What a c word! (I told you she deserved it.)
She begins to move out that week and I start sleeping on the couch to avoid her. The tension in our dorm is very thick so I busy myself with work, Tumblr, writing, essays, and going out for Golden Spoon/dancing/drinking (clearly I didn’t learn shit from my drunken wild night) with my best girlfriends.
My final “talk” with Sweden comes on the night of Homecoming which she doesn’t attend and I do. My state ID has not shown up yet and I don’t get to drink at the dance even though I’m clearly 21 years old at the time. But don’t worry because one of my friends gets me a beer at the bar anyway. Homecoming was a hot mess of a night (there were a lot of cops involved and our school got written up in a very unflattering and highly over exaggerated way in the SoCal newspapers) and I get back with a tiara on my head and beer in my belly.
We exchange some words and she says at the end, “Are we cool now?” which provokes me to snap back, “No! No, we’re not cool after one talk! We’re not going to be either.”
And there’s that. A chapter of my life that closes with me slamming the door and laughing as she leaves the dorm with her last box o’ stuff.

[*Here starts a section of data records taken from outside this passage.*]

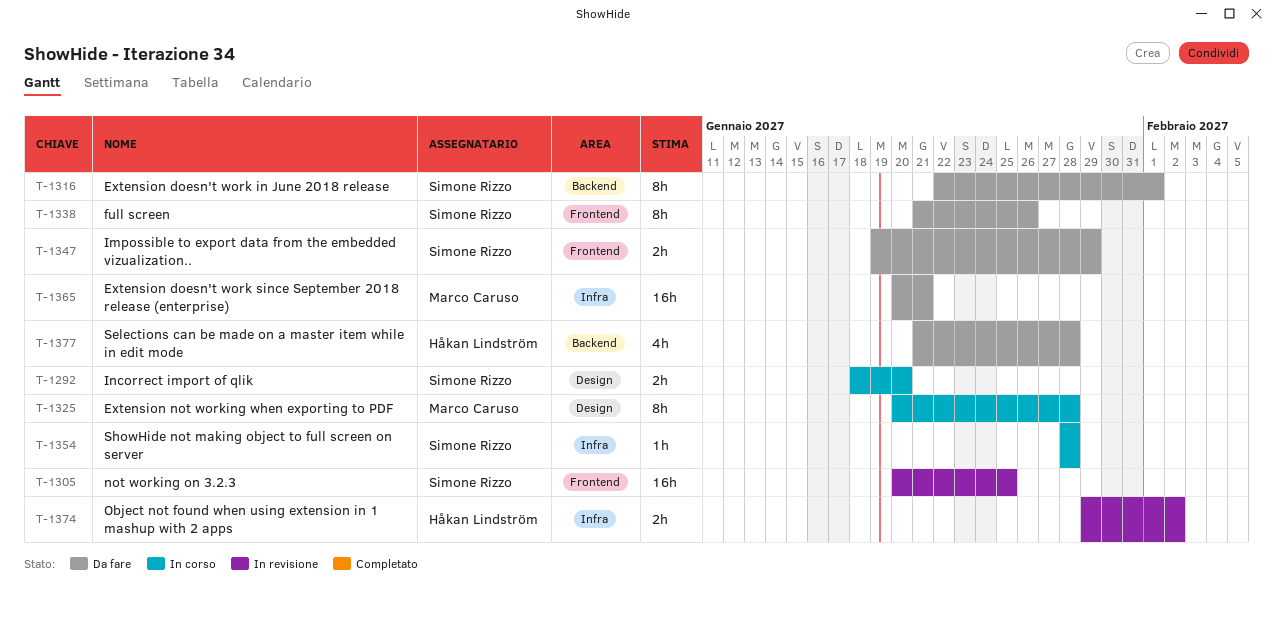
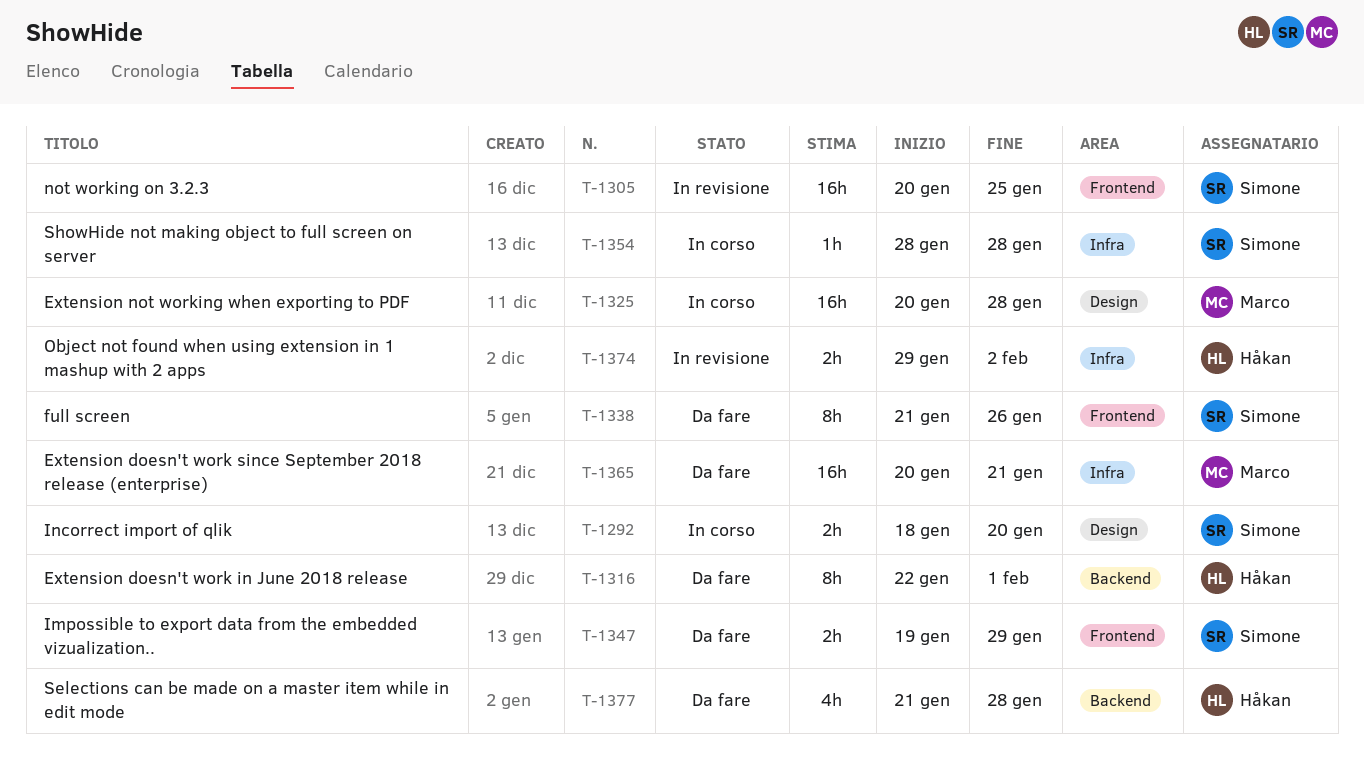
T-1316, owner: Simone Rizzo -> Håkan Lindström
T-1325, estimate: 8h -> 16h

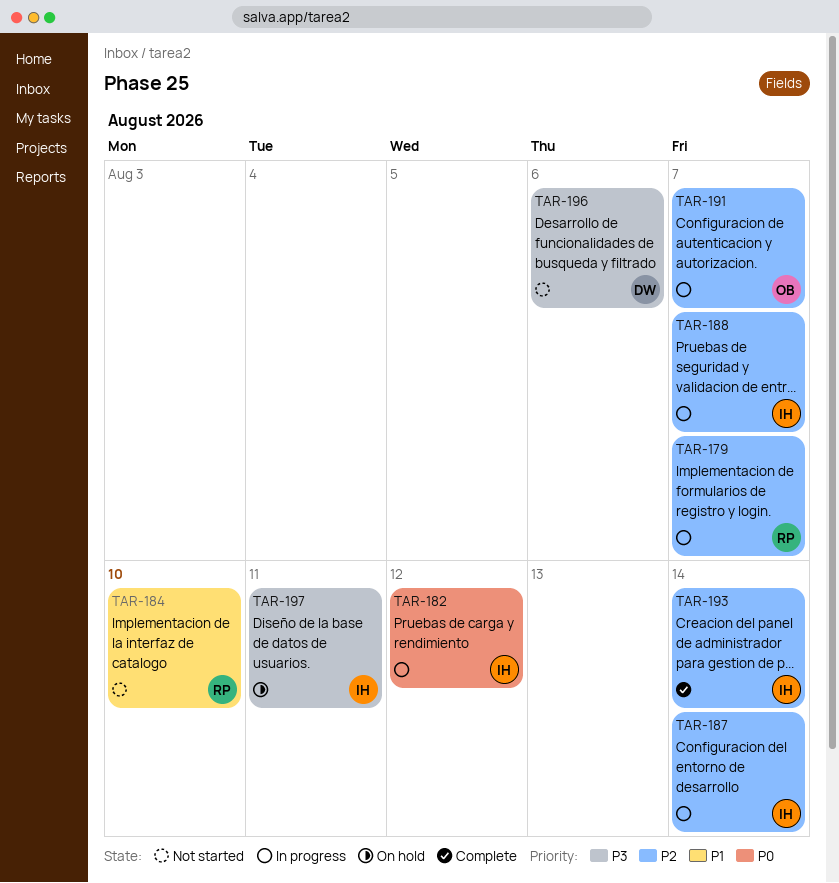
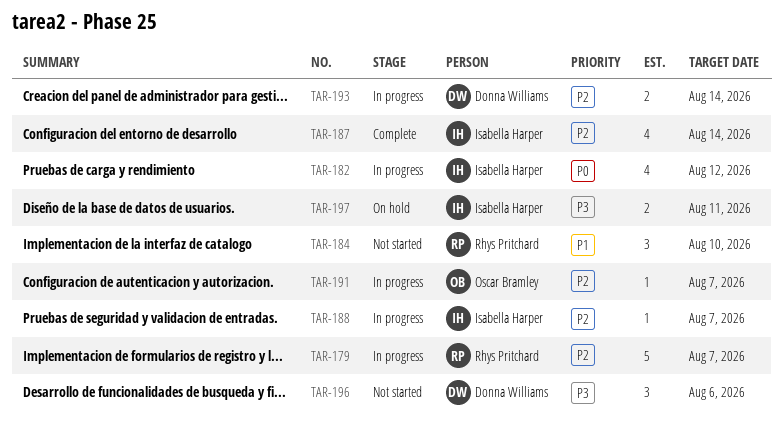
TAR-187, status: In progress -> Complete
TAR-193, status: Complete -> In progress
TAR-193, owner: Isabella Harper -> Donna Williams

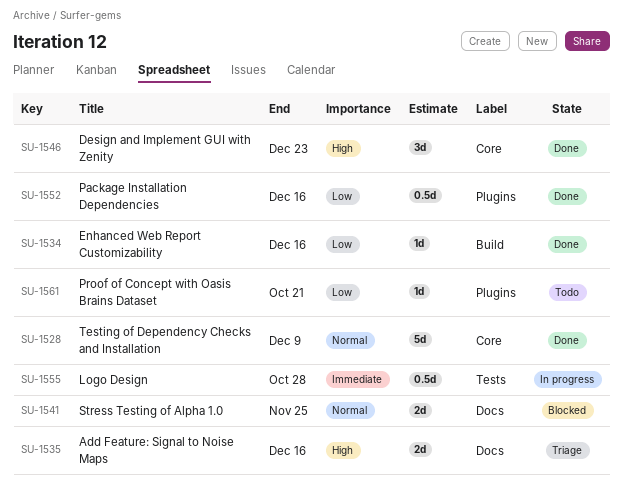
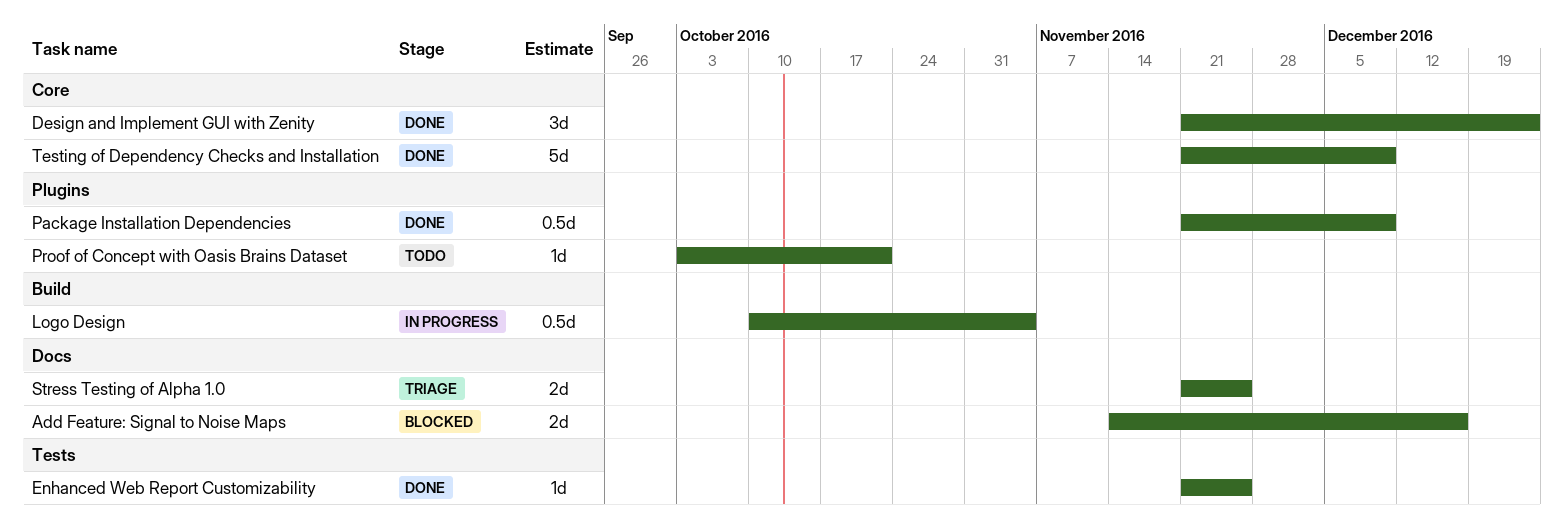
Add Feature: Signal to Noise Maps, status: Triage -> Blocked
Enhanced Web Report Customizability, label: Build -> Tests
Enhanced Web Report Customizability, due: Dec 16 -> Nov 25
Logo Design, label: Tests -> Build
Logo Design, due: Oct 28 -> Nov 4
Package Installation Dependencies, due: Dec 16 -> Dec 9
Stress Testing of Alpha 1.0, status: Blocked -> Triage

To date, I have not spoken to Sweden again. That bridge has been burned to ashes and I saw it coming. I saw it before the drunken wheelchair incident that summer when I began to get a curious feeling around her. The feeling was as though we were standing on the same sidewalk but it was cracking between us and the broken sides were rising and falling and splintering. I remember I wrote a short story about our friendship falling apart (but in the way I do things, in a fictional setting with substituted names) and gave the story to my favorite English professor to read that August for feedback.
My professor and I met up during the first official week of school (the last week of August) to discuss what I had written and she told me something that profoundly moved me. It was my epiphany. She said, “Maybe this person isn’t meeting your needs.”
You don’t often think to consider within friendships there are needs there. I believe it is a thought reserved for relationships and that is unfair to me. Friendships are relationships. Both parties invest a great deal of love and caring for the other person and genuinely do have all the best interests for their well being. But my professor was right. Sweden didn’t meet my needs. That and my needs had changed. The strongest revelation I came away with was knowing that I would not fight for our friendship together. I only have a few friends I would fight for because our friendship together runs deep: they would fight for me too.
I had no idea of knowing it at that moment but I would meet one of my nearest and dearest friends shortly after Sweden moved out as well as a series of other people who would, for better or for worse, impact my life that year. (Note: this particular friend is an incredible story all on her own and I honestly can’t imagine how my life might have turned out had I not known her.)
I’m glad that this all happened the way it did and that I didn’t know what was to come. It’s the not knowing aspect of life that is by far and away the most fascinating and beautiful and also equally painful in its own right. You need to not know things in order to grow.
But I do wish I knew what I said to Sweden that she could never repeat back to me… What I do know is that before she moved out, I dragged at least a dozen or so people into our dorm room to look at and laugh at those Facebook Chat conversations that she had taped to her wall.
Oh honey. You had to know I wasn’t going to let that one go without a good laugh.